Illinois City Tags Marijuana as Source for Funding Reparations

By Shani Saxon Jul 21, 2020

Evanston, Illinois, last November quietly went a step beyond Asheville, North Carolina’s historic move on July 14 to approve reparations for Black residents. While Asheville’s city council has yet to specify how reparations will be paid for, Evanston, after adopting a resolution for reparations as part of the city budget, earmarked tax revenue from newly legalized marijuana sales as a source of funding, ABC News reports. 

"Evanston absolutely is the pioneer," Nkechi Taifa, an attorney and member of the National African American Reparations Commission (NAARC), told ABC. "It basically is the first municipality to commit public dollars to reparations."

Reports ABC:


The plan calls for using $10 million collected by the city in cannabis sales taxes over an estimated 10 years to provide African American residents with housing assistance and economic development benefits. As of the 2010 Census, the Black population of Evanston was about 13,400 people.

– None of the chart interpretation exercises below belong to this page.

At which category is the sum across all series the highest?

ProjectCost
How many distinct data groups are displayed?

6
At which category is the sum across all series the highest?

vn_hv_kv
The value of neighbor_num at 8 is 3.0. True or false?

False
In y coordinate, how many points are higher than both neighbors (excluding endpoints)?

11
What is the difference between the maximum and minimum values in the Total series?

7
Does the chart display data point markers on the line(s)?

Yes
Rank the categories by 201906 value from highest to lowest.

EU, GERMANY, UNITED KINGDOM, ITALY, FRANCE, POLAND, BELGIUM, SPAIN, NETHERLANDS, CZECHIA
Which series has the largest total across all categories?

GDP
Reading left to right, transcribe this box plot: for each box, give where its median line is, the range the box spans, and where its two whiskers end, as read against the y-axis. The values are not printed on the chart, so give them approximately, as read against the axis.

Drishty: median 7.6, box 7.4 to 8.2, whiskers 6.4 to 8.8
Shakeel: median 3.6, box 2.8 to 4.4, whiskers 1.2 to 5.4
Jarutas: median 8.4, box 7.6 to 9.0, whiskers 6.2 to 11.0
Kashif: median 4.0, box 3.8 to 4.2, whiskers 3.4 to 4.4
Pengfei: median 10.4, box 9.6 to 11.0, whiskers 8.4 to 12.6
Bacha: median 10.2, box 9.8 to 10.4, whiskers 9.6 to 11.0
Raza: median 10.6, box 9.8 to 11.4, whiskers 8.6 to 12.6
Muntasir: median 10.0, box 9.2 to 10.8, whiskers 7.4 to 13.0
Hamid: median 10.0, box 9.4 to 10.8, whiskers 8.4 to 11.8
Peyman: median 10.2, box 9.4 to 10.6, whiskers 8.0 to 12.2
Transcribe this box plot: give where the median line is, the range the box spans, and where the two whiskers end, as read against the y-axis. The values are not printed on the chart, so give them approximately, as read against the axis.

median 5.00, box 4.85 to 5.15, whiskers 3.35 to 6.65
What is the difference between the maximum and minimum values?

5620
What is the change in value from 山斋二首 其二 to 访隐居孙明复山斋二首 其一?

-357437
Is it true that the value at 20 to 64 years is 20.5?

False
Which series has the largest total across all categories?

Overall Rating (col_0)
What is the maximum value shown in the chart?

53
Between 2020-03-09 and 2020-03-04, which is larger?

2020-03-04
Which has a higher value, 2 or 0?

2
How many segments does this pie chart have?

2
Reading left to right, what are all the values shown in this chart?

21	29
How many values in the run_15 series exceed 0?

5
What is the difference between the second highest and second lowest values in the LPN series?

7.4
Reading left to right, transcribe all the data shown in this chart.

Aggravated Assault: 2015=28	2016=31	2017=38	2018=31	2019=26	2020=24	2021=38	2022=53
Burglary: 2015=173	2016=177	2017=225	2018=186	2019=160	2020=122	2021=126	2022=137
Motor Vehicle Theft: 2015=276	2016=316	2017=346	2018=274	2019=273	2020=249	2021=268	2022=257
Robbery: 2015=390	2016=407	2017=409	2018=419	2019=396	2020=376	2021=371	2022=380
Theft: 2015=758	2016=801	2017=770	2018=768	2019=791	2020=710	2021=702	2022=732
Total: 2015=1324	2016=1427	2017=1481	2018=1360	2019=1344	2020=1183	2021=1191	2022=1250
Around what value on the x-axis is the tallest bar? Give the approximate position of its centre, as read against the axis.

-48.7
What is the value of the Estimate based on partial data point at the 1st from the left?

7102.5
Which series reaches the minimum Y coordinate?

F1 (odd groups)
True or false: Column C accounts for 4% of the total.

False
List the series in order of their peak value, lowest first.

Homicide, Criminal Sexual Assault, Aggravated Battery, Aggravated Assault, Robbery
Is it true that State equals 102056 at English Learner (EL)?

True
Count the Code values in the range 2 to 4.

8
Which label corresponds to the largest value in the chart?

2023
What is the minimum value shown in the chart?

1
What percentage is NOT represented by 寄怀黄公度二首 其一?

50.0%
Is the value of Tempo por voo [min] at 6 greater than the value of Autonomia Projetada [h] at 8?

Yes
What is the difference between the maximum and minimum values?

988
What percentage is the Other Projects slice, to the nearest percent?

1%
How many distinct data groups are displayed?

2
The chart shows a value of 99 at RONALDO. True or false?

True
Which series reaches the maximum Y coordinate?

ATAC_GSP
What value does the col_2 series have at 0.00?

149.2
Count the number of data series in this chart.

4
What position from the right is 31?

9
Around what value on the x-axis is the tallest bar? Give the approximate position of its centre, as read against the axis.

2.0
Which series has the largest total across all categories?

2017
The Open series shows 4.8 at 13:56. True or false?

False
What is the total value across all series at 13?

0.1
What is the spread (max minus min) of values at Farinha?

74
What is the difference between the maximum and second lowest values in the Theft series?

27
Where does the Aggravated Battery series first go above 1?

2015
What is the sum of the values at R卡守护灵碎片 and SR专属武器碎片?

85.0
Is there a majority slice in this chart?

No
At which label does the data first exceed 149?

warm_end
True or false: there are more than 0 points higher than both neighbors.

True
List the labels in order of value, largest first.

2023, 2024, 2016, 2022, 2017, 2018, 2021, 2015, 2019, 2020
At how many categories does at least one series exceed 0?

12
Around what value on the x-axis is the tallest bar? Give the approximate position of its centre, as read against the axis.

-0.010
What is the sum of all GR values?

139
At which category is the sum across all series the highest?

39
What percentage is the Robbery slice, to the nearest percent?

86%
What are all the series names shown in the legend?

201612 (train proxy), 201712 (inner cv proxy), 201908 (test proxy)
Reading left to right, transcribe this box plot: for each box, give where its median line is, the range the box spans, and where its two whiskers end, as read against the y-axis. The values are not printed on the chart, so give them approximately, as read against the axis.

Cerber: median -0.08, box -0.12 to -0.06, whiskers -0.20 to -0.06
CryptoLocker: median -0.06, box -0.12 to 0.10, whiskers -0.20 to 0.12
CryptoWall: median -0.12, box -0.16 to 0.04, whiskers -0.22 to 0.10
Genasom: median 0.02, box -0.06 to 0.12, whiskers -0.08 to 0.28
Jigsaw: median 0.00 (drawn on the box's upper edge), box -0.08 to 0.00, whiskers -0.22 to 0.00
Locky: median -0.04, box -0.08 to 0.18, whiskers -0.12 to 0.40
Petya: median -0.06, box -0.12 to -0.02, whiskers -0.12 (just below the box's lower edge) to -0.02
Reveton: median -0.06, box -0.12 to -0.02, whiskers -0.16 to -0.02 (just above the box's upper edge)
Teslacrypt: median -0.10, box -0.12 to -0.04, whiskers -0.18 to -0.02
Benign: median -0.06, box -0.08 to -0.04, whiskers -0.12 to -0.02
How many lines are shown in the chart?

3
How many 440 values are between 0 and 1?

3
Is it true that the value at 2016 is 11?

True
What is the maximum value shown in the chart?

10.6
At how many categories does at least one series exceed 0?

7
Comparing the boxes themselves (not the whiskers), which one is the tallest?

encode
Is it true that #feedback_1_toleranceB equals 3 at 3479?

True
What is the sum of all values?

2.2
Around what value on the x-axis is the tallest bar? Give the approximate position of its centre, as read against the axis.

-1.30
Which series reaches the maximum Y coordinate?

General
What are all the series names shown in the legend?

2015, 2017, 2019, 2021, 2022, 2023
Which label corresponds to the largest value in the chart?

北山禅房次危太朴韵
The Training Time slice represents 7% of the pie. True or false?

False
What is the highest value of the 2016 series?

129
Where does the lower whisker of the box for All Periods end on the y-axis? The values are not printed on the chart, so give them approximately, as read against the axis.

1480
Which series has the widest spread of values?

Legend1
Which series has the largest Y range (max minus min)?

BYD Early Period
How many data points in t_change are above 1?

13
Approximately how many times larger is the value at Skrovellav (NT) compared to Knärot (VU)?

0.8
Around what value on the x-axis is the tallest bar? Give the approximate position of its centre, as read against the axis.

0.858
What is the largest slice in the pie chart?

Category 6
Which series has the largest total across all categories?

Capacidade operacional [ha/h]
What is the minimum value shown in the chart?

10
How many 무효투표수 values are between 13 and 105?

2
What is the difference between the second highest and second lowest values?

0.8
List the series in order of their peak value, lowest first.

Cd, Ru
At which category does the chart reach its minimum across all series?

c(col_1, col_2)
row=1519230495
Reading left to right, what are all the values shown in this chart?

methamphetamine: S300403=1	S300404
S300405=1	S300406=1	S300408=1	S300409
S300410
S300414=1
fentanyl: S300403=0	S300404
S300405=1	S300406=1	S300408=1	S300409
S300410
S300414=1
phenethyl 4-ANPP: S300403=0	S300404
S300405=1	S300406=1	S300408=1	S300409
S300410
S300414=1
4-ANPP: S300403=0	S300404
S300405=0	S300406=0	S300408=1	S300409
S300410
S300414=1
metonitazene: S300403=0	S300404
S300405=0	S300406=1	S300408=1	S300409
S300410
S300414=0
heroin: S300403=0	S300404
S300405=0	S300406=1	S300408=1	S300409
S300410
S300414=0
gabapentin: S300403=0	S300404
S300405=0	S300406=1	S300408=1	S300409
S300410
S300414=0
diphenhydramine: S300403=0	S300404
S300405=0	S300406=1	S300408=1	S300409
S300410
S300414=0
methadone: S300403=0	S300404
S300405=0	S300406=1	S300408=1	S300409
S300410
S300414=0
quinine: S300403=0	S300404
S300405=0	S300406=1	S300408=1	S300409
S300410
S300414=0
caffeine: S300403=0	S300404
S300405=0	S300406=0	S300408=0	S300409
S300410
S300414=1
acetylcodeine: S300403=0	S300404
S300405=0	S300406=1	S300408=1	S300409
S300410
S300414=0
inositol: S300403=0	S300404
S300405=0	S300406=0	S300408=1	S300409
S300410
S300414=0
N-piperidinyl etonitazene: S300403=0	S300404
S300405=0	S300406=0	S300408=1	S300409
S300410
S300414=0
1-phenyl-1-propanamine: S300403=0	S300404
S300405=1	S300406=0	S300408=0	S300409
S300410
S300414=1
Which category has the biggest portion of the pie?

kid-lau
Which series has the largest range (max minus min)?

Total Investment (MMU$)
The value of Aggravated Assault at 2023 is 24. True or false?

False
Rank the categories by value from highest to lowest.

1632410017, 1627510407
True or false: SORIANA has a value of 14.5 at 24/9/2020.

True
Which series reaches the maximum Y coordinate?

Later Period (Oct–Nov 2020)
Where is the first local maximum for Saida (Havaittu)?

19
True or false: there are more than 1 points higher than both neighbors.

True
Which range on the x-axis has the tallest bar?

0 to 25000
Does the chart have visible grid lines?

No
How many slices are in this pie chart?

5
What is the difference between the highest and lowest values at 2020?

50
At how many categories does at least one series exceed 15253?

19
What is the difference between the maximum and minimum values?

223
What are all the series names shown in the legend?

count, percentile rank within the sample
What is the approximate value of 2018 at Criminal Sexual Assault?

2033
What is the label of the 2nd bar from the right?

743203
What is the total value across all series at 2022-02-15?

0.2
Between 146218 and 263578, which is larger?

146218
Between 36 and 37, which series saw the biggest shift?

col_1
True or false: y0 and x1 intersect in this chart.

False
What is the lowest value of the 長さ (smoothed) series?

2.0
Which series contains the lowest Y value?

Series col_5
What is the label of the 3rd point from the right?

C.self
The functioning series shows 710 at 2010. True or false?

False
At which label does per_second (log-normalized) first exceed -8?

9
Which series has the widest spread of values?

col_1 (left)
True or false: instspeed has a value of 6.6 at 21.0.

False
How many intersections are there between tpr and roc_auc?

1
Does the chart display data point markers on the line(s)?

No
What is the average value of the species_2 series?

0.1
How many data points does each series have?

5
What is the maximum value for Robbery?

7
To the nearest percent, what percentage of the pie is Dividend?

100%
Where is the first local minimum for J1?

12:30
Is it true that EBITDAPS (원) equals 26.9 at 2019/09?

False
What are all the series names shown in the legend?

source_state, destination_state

According to Alderman Robin Rue Simmons, who has led the effort, details for the first "remedy policy" are nearing completion: a $25,000 direct benefit payment to purchase a home. Those who qualify for such a check, according to the current proposal, are Black residents who lived in Evanston between 1919 and 1969 or their direct descendants.


Simmons explained to ABC that it’s crucial to first address the wealth gap between Black and white families. "We are going to lead with housing," Simmons told ABC."[Homeownership is considered a] benefit that would build wealth," she added. 

After housing is addressed, the next phase of investment will encourage business development and entrepreneurship in the Black community, according to ABC. Simmons said diverting funds from the marijuana industry into the Black community couldn’t be more perfect.

"There is no more appropriate place to use the sales tax from that industry," she said. She pointed out to ABC that over 70 percent of Evanston’s marijuana-related arrests were among African Americans, even though they are less than 17 percent of the population. "If there is going to be some benefit to the community from legalizing marijuana, then it certainly should be targeted to the Black community most damaged by this overpolicing," Simmons told ABC. 

Taifa told ABC this decision was "poetic justice." Cannabis has been at the center of "a criminal punishment system that disproportionately sent Blacks to prison," she said. Now marijuana will become "the same entity that is seeking to close the Black-white wealth gap." This strategy, she said, "could provide a blueprint for the rest of the country."